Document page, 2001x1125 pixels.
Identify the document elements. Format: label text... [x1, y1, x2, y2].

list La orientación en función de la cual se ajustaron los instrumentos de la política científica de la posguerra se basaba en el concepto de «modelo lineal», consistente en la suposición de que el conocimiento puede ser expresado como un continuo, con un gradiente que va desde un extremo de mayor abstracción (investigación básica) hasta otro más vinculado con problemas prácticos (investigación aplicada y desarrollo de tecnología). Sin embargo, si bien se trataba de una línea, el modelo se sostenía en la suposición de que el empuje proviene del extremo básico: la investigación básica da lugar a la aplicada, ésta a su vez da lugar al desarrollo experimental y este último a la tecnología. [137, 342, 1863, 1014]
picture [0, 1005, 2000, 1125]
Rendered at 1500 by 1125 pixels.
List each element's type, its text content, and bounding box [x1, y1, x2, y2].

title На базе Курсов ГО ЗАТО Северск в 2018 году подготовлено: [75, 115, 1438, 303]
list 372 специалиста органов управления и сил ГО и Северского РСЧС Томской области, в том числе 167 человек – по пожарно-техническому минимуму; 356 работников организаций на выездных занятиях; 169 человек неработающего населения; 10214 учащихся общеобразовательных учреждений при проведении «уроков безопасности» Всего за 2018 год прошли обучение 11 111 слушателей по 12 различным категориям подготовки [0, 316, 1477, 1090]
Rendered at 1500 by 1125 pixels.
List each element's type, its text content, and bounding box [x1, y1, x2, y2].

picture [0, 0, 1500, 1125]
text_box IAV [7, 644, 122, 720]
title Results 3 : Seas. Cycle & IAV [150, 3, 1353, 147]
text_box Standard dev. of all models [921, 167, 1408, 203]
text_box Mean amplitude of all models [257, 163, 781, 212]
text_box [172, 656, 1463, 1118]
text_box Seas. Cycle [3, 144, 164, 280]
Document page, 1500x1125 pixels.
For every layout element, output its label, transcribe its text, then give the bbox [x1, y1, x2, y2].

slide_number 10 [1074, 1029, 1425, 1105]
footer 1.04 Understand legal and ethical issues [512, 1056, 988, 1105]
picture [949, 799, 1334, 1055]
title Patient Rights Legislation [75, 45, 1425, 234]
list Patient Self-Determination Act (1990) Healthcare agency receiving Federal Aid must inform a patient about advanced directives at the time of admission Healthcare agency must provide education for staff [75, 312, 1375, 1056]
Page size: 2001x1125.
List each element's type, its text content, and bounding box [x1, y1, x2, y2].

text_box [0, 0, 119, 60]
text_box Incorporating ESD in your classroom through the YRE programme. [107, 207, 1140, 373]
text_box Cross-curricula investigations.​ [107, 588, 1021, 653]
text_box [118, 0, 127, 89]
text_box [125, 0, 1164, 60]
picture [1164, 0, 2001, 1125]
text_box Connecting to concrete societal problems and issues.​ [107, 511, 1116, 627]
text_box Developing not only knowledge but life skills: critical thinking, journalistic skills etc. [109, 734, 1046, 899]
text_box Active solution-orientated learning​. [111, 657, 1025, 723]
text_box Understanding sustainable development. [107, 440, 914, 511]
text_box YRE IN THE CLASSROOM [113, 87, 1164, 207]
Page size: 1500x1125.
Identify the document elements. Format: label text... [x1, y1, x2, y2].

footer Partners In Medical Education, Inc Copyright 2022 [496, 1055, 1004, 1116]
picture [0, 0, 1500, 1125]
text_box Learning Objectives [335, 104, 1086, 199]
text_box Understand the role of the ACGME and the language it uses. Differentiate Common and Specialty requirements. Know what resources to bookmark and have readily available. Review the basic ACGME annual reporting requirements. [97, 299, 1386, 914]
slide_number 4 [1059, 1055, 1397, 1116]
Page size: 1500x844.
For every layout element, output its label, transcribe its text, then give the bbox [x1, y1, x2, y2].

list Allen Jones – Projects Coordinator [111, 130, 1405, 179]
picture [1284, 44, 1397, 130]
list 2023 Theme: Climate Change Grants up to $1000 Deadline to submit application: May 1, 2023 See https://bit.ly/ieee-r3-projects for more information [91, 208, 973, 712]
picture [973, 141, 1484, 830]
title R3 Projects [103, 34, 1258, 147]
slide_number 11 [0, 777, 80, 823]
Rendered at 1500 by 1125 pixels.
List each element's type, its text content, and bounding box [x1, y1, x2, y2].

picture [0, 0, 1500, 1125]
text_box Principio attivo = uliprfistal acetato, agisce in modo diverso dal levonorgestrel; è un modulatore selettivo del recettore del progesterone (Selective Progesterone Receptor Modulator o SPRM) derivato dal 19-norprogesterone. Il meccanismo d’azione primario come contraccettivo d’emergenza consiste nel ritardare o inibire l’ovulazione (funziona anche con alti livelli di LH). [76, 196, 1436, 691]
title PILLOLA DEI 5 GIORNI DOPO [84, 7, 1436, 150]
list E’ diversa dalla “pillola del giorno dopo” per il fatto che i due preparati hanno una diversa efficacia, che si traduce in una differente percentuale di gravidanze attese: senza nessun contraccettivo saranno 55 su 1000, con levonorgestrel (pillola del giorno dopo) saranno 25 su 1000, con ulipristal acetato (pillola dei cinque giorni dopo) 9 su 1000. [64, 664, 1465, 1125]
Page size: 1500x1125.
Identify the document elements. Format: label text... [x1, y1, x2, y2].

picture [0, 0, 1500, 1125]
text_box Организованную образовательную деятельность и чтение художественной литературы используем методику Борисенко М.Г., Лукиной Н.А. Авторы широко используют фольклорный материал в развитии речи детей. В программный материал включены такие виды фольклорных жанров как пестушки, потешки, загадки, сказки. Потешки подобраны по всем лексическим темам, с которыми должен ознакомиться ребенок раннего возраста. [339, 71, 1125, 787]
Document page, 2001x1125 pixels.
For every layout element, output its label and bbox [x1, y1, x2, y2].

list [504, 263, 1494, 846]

▶ [What is being asked] Copy the lines above exactly, leaving every word as it is.

▶ [Task output]
Document page, 2001x1125 pixels.
Identify the document elements. Format: label text... [x1, y1, x2, y2].

list La orientación en función de la cual se ajustaron los instrumentos de la política científica de la posguerra se basaba en el concepto de «modelo lineal», consistente en la suposición de que el conocimiento puede ser expresado como un continuo, con un gradiente que va desde un extremo de mayor abstracción (investigación básica) hasta otro más vinculado con problemas prácticos (investigación aplicada y desarrollo de tecnología). Sin embargo, si bien se trataba de una línea, el modelo se sostenía en la suposición de que el empuje proviene del extremo básico: la investigación básica da lugar a la aplicada, ésta a su vez da lugar al desarrollo experimental y este último a la tecnología. [137, 342, 1863, 1014]
picture [0, 1005, 2000, 1125]
Rendered at 1500 by 1125 pixels.
List each element's type, its text content, and bounding box [x1, y1, x2, y2].

title На базе Курсов ГО ЗАТО Северск в 2018 году подготовлено: [75, 115, 1438, 303]
list 372 специалиста органов управления и сил ГО и Северского РСЧС Томской области, в том числе 167 человек – по пожарно-техническому минимуму; 356 работников организаций на выездных занятиях; 169 человек неработающего населения; 10214 учащихся общеобразовательных учреждений при проведении «уроков безопасности» Всего за 2018 год прошли обучение 11 111 слушателей по 12 различным категориям подготовки [0, 316, 1477, 1090]
Rendered at 1500 by 1125 pixels.
List each element's type, its text content, and bounding box [x1, y1, x2, y2].

picture [0, 0, 1500, 1125]
text_box IAV [7, 644, 122, 720]
title Results 3 : Seas. Cycle & IAV [150, 3, 1353, 147]
text_box Standard dev. of all models [921, 167, 1408, 203]
text_box Mean amplitude of all models [257, 163, 781, 212]
text_box [172, 656, 1463, 1118]
text_box Seas. Cycle [3, 144, 164, 280]
Document page, 1500x1125 pixels.
For every layout element, output its label, transcribe its text, then give the bbox [x1, y1, x2, y2].

slide_number 10 [1074, 1029, 1425, 1105]
footer 1.04 Understand legal and ethical issues [512, 1056, 988, 1105]
picture [949, 799, 1334, 1055]
title Patient Rights Legislation [75, 45, 1425, 234]
list Patient Self-Determination Act (1990) Healthcare agency receiving Federal Aid must inform a patient about advanced directives at the time of admission Healthcare agency must provide education for staff [75, 312, 1375, 1056]
Page size: 2001x1125.
List each element's type, its text content, and bounding box [x1, y1, x2, y2].

text_box [0, 0, 119, 60]
text_box Incorporating ESD in your classroom through the YRE programme. [107, 207, 1140, 373]
text_box Cross-curricula investigations.​ [107, 588, 1021, 653]
text_box [118, 0, 127, 89]
text_box [125, 0, 1164, 60]
picture [1164, 0, 2001, 1125]
text_box Connecting to concrete societal problems and issues.​ [107, 511, 1116, 627]
text_box Developing not only knowledge but life skills: critical thinking, journalistic skills etc. [109, 734, 1046, 899]
text_box Active solution-orientated learning​. [111, 657, 1025, 723]
text_box Understanding sustainable development. [107, 440, 914, 511]
text_box YRE IN THE CLASSROOM [113, 87, 1164, 207]
Page size: 1500x1125.
Identify the document elements. Format: label text... [x1, y1, x2, y2].

footer Partners In Medical Education, Inc Copyright 2022 [496, 1055, 1004, 1116]
picture [0, 0, 1500, 1125]
text_box Learning Objectives [335, 104, 1086, 199]
text_box Understand the role of the ACGME and the language it uses. Differentiate Common and Specialty requirements. Know what resources to bookmark and have readily available. Review the basic ACGME annual reporting requirements. [97, 299, 1386, 914]
slide_number 4 [1059, 1055, 1397, 1116]
Page size: 1500x844.
For every layout element, output its label, transcribe its text, then give the bbox [x1, y1, x2, y2].

list Allen Jones – Projects Coordinator [111, 130, 1405, 179]
picture [1284, 44, 1397, 130]
list 2023 Theme: Climate Change Grants up to $1000 Deadline to submit application: May 1, 2023 See https://bit.ly/ieee-r3-projects for more information [91, 208, 973, 712]
picture [973, 141, 1484, 830]
title R3 Projects [103, 34, 1258, 147]
slide_number 11 [0, 777, 80, 823]
Rendered at 1500 by 1125 pixels.
List each element's type, its text content, and bounding box [x1, y1, x2, y2].

picture [0, 0, 1500, 1125]
text_box Principio attivo = uliprfistal acetato, agisce in modo diverso dal levonorgestrel; è un modulatore selettivo del recettore del progesterone (Selective Progesterone Receptor Modulator o SPRM) derivato dal 19-norprogesterone. Il meccanismo d’azione primario come contraccettivo d’emergenza consiste nel ritardare o inibire l’ovulazione (funziona anche con alti livelli di LH). [76, 196, 1436, 691]
title PILLOLA DEI 5 GIORNI DOPO [84, 7, 1436, 150]
list E’ diversa dalla “pillola del giorno dopo” per il fatto che i due preparati hanno una diversa efficacia, che si traduce in una differente percentuale di gravidanze attese: senza nessun contraccettivo saranno 55 su 1000, con levonorgestrel (pillola del giorno dopo) saranno 25 su 1000, con ulipristal acetato (pillola dei cinque giorni dopo) 9 su 1000. [64, 664, 1465, 1125]
Page size: 1500x1125.
Identify the document elements. Format: label text... [x1, y1, x2, y2].

picture [0, 0, 1500, 1125]
text_box Организованную образовательную деятельность и чтение художественной литературы используем методику Борисенко М.Г., Лукиной Н.А. Авторы широко используют фольклорный материал в развитии речи детей. В программный материал включены такие виды фольклорных жанров как пестушки, потешки, загадки, сказки. Потешки подобраны по всем лексическим темам, с которыми должен ознакомиться ребенок раннего возраста. [339, 71, 1125, 787]
Document page, 2001x1125 pixels.
For every layout element, output its label and bbox [x1, y1, x2, y2].

list [504, 263, 1494, 846]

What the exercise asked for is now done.